## Exercise aim
The full set of records must be set down verbatim.

## Records for this exercise

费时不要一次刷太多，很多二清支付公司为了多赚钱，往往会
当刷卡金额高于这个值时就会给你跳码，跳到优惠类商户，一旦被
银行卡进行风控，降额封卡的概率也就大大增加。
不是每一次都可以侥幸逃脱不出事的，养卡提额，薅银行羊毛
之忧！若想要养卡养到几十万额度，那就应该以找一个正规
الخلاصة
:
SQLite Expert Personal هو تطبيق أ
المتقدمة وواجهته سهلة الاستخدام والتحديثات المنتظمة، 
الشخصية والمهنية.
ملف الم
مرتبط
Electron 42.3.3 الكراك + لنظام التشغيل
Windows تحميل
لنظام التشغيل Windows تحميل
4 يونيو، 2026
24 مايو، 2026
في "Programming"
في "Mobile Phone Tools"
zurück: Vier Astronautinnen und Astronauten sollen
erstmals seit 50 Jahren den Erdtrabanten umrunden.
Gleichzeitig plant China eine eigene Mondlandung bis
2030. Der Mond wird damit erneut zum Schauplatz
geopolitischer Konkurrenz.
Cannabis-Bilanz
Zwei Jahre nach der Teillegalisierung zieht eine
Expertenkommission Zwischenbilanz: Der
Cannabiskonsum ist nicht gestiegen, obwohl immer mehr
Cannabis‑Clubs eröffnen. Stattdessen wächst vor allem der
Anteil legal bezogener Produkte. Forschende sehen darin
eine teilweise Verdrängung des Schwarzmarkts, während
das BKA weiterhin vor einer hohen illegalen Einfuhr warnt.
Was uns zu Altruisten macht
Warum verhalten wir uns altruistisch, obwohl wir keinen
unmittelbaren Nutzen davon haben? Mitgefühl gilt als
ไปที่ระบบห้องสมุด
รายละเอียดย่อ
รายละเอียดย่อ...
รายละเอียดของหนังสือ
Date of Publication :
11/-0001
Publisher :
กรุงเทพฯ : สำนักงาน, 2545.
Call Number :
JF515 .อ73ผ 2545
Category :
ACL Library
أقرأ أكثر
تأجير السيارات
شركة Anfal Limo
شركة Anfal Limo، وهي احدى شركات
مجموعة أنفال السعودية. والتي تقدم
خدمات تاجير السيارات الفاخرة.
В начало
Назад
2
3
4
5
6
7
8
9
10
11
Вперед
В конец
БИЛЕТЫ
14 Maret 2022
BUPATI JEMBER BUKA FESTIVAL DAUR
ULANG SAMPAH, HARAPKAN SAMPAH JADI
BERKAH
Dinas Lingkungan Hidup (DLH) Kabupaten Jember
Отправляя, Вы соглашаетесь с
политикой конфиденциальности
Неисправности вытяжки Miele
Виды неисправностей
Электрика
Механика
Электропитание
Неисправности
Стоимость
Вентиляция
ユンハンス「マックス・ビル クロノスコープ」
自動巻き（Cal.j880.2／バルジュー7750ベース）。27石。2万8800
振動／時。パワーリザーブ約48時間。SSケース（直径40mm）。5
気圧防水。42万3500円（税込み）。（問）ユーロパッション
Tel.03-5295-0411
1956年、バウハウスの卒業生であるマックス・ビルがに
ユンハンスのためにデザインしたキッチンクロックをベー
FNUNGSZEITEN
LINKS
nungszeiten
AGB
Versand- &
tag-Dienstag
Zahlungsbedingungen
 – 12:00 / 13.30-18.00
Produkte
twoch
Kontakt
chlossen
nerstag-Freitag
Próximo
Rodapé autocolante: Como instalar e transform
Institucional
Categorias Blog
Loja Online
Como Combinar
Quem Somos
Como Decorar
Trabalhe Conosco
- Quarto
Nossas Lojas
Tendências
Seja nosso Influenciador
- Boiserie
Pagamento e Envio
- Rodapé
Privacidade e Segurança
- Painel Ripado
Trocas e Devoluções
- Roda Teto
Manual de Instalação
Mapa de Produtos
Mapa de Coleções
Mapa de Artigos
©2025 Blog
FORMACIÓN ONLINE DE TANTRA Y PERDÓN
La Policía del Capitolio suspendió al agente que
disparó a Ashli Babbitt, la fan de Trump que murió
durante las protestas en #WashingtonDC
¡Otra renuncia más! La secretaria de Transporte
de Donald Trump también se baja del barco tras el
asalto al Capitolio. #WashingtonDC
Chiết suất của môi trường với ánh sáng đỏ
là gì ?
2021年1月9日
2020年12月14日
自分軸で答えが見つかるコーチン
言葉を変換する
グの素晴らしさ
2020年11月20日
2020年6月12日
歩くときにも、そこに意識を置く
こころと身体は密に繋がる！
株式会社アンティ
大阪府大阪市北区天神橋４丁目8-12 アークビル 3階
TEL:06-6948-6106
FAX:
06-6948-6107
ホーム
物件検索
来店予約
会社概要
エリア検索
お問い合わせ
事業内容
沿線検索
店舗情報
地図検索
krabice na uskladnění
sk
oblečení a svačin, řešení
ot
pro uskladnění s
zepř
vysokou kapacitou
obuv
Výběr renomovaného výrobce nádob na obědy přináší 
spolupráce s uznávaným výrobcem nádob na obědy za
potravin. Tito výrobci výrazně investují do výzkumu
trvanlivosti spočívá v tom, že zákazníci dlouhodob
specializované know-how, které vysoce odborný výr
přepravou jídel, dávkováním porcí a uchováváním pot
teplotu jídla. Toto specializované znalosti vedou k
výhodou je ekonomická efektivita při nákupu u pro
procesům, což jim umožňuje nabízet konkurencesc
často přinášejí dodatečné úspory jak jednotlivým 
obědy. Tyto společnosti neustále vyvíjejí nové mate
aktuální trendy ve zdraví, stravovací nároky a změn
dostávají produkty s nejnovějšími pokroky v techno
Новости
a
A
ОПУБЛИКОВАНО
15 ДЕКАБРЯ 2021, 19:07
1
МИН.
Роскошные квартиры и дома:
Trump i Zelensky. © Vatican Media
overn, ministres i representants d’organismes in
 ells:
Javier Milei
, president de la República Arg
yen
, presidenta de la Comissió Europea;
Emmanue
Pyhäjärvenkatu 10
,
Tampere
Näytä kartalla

## Solution to this exercise
费时不要一次刷太多，很多二清支付公司为了多赚钱，往往会
当刷卡金额高于这个值时就会给你跳码，跳到优惠类商户，一旦被
银行卡进行风控，降额封卡的概率也就大大增加。
不是每一次都可以侥幸逃脱不出事的，养卡提额，薅银行羊毛
之忧！若想要养卡养到几十万额度，那就应该以找一个正规
الخلاصة
:
SQLite Expert Personal هو تطبيق أ
المتقدمة وواجهته سهلة الاستخدام والتحديثات المنتظمة، 
الشخصية والمهنية.
ملف الم
مرتبط
Electron 42.3.3 الكراك + لنظام التشغيل
Windows تحميل
لنظام التشغيل Windows تحميل
4 يونيو، 2026
24 مايو، 2026
في "Programming"
في "Mobile Phone Tools"
zurück: Vier Astronautinnen und Astronauten sollen
erstmals seit 50 Jahren den Erdtrabanten umrunden.
Gleichzeitig plant China eine eigene Mondlandung bis
2030. Der Mond wird damit erneut zum Schauplatz
geopolitischer Konkurrenz.
Cannabis-Bilanz
Zwei Jahre nach der Teillegalisierung zieht eine
Expertenkommission Zwischenbilanz: Der
Cannabiskonsum ist nicht gestiegen, obwohl immer mehr
Cannabis‑Clubs eröffnen. Stattdessen wächst vor allem der
Anteil legal bezogener Produkte. Forschende sehen darin
eine teilweise Verdrängung des Schwarzmarkts, während
das BKA weiterhin vor einer hohen illegalen Einfuhr warnt.
Was uns zu Altruisten macht
Warum verhalten wir uns altruistisch, obwohl wir keinen
unmittelbaren Nutzen davon haben? Mitgefühl gilt als
ไปที่ระบบห้องสมุด
รายละเอียดย่อ
รายละเอียดย่อ...
รายละเอียดของหนังสือ
Date of Publication :
11/-0001
Publisher :
กรุงเทพฯ : สำนักงาน, 2545.
Call Number :
JF515 .อ73ผ 2545
Category :
ACL Library
أقرأ أكثر
تأجير السيارات
شركة Anfal Limo
شركة Anfal Limo، وهي احدى شركات
مجموعة أنفال السعودية. والتي تقدم
خدمات تاجير السيارات الفاخرة.
В начало
Назад
2
3
4
5
6
7
8
9
10
11
Вперед
В конец
БИЛЕТЫ
14 Maret 2022
BUPATI JEMBER BUKA FESTIVAL DAUR
ULANG SAMPAH, HARAPKAN SAMPAH JADI
BERKAH
Dinas Lingkungan Hidup (DLH) Kabupaten Jember
Отправляя, Вы соглашаетесь с
политикой конфиденциальности
Неисправности вытяжки Miele
Виды неисправностей
Электрика
Механика
Электропитание
Неисправности
Стоимость
Вентиляция
ユンハンス「マックス・ビル クロノスコープ」
自動巻き（Cal.j880.2／バルジュー7750ベース）。27石。2万8800
振動／時。パワーリザーブ約48時間。SSケース（直径40mm）。5
気圧防水。42万3500円（税込み）。（問）ユーロパッション
Tel.03-5295-0411
1956年、バウハウスの卒業生であるマックス・ビルがに
ユンハンスのためにデザインしたキッチンクロックをベー
FNUNGSZEITEN
LINKS
nungszeiten
AGB
Versand- &
tag-Dienstag
Zahlungsbedingungen
 – 12:00 / 13.30-18.00
Produkte
twoch
Kontakt
chlossen
nerstag-Freitag
Próximo
Rodapé autocolante: Como instalar e transform
Institucional
Categorias Blog
Loja Online
Como Combinar
Quem Somos
Como Decorar
Trabalhe Conosco
- Quarto
Nossas Lojas
Tendências
Seja nosso Influenciador
- Boiserie
Pagamento e Envio
- Rodapé
Privacidade e Segurança
- Painel Ripado
Trocas e Devoluções
- Roda Teto
Manual de Instalação
Mapa de Produtos
Mapa de Coleções
Mapa de Artigos
©2025 Blog
FORMACIÓN ONLINE DE TANTRA Y PERDÓN
La Policía del Capitolio suspendió al agente que
disparó a Ashli Babbitt, la fan de Trump que murió
durante las protestas en #WashingtonDC
¡Otra renuncia más! La secretaria de Transporte
de Donald Trump también se baja del barco tras el
asalto al Capitolio. #WashingtonDC
Chiết suất của môi trường với ánh sáng đỏ
là gì ?
2021年1月9日
2020年12月14日
自分軸で答えが見つかるコーチン
言葉を変換する
グの素晴らしさ
2020年11月20日
2020年6月12日
歩くときにも、そこに意識を置く
こころと身体は密に繋がる！
株式会社アンティ
大阪府大阪市北区天神橋４丁目8-12 アークビル 3階
TEL:06-6948-6106
FAX:
06-6948-6107
ホーム
物件検索
来店予約
会社概要
エリア検索
お問い合わせ
事業内容
沿線検索
店舗情報
地図検索
krabice na uskladnění
sk
oblečení a svačin, řešení
ot
pro uskladnění s
zepř
vysokou kapacitou
obuv
Výběr renomovaného výrobce nádob na obědy přináší 
spolupráce s uznávaným výrobcem nádob na obědy za
potravin. Tito výrobci výrazně investují do výzkumu
trvanlivosti spočívá v tom, že zákazníci dlouhodob
specializované know-how, které vysoce odborný výr
přepravou jídel, dávkováním porcí a uchováváním pot
teplotu jídla. Toto specializované znalosti vedou k
výhodou je ekonomická efektivita při nákupu u pro
procesům, což jim umožňuje nabízet konkurencesc
často přinášejí dodatečné úspory jak jednotlivým 
obědy. Tyto společnosti neustále vyvíjejí nové mate
aktuální trendy ve zdraví, stravovací nároky a změn
dostávají produkty s nejnovějšími pokroky v techno
Новости
a
A
ОПУБЛИКОВАНО
15 ДЕКАБРЯ 2021, 19:07
1
МИН.
Роскошные квартиры и дома:
Trump i Zelensky. © Vatican Media
overn, ministres i representants d’organismes in
 ells:
Javier Milei
, president de la República Arg
yen
, presidenta de la Comissió Europea;
Emmanue
Pyhäjärvenkatu 10
,
Tampere
Näytä kartalla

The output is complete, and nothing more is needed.